Fast forward to the halfway point of the 2019–2020 season and the Thunder find themselves in a better situation than everyone thought they would be in. The team that was supposed in a rebuild is also the seventh seed in the Western Conference currently with a record of 26–19. The Thunder find themselves in a unique spot with their roster and position in the playoff picture. Their roster is a blend of young promising players and experienced veterans. The starting five of Chris Paul, Shai Gilgeous-Alexander, Terrance Ferguson, Danilo Gallinari, and Steven Adams shows the blend of veterans and youth.
The most notable story of the Thunder’s season is the pairing of Shai Gilgeous-Alexander and Chris Paul in the backcourt. Paul has been a game-changing presence in the locker room and on the court. His leadership and mentorship has allowed for the Gilgeous-Alexander to emerge as a rising star this season and one of the front runners for Most Improved Player. Paul’s winning attitude has rubbed off on the team, and he is slowly putting all the rumors of him being a bad teammate to rest. Paul’s averages of 17 points, 5 rebounds, and 6.4 assists aren’t the numbers that we have become used to seeing from him but his impact on the team isn’t something that can be measured on the box score.
On the other hand, Gilgeous-Alexander is having himself one heck of a season as they approach the all-star break. He is averaging 19.8 points, 5.9 rebounds, and 3.1 assists along with 1.2 steals a game. The highlight of Gilgeous-Alexander’s season came on January 13 when he notched his first career triple-double putting up 20 points, 20 rebounds, and 10 assists.
Aside from the emergence of Shai Gilgeous-Alexander the play of Dennis Schroder as the sixth man has also been a key factor in the Thunder’s success so far. With averages of 18.3 points, 3.8 assists, and 3.8 rebounds Schroder has been a spark plug off the bench when Paul is sitting. Schroder has put himself among the likes of Lou Williams and Montrezl Harrell in the battle for the Sixth Man of the Year award.
The x-factor for the team is Danilo Gallinari playing as a stretch four.
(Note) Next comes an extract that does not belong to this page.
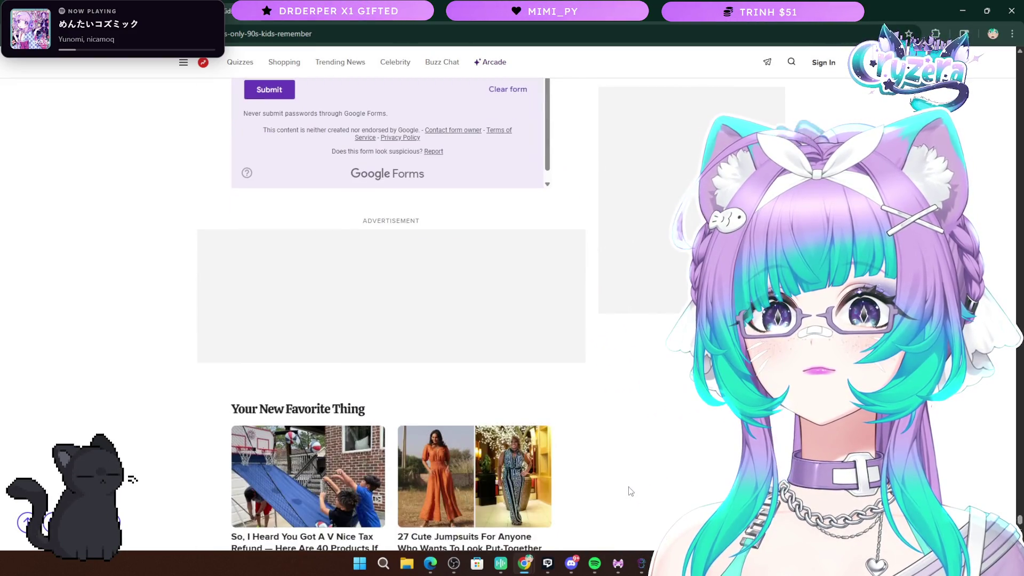
{"action": "key", "text": "alt+Left"}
The one negative that has followed Gallinari throughout his career was his tendency to be injury-prone. So far this season he has been available for most of the games, playing in 36 of the 45 games played so far. His shooting has allowed for the Thunder to stretch the floor and has found him a new role that he will succeed in throughout the whole season if he stays healthy. On the season he is averaging 19.2 points, 5.8 rebounds, and 2.2 assists while shooting 41 percent from beyond the arc on 7.5 attempts per game.
These key players are surrounded by players who are capable defenders, and athletes who can run in the open floor. Players such as Hamidou Diallo, Terrance Ferguson, and Darius Bazely provide the Thunder with athletic young wings who can hit a three and play defense. Steven Adams and Nerlens Noel serve as solid rim protectors and partners for Chris Paul in the pick and roll. Abdel Nader and Mike Muscala give their bench some extra shooting from beyond the arc.
General manager, Sam Presti has made many mistakes in the past, but for each one he has managed to find a way to come away with a competitive team. He still stands as one of the best general managers in the NBA. Billy Donovan who has received harsh criticism for his coaching has shown his chops as a head coach this season.
What started as a journey into no man’s land has turned into a pleasant surprise for Thunder fans and NBA fans. The Oklahoma City Thunder’s future seems set and with the numerous picks and Shai Gilgeous-Alexander.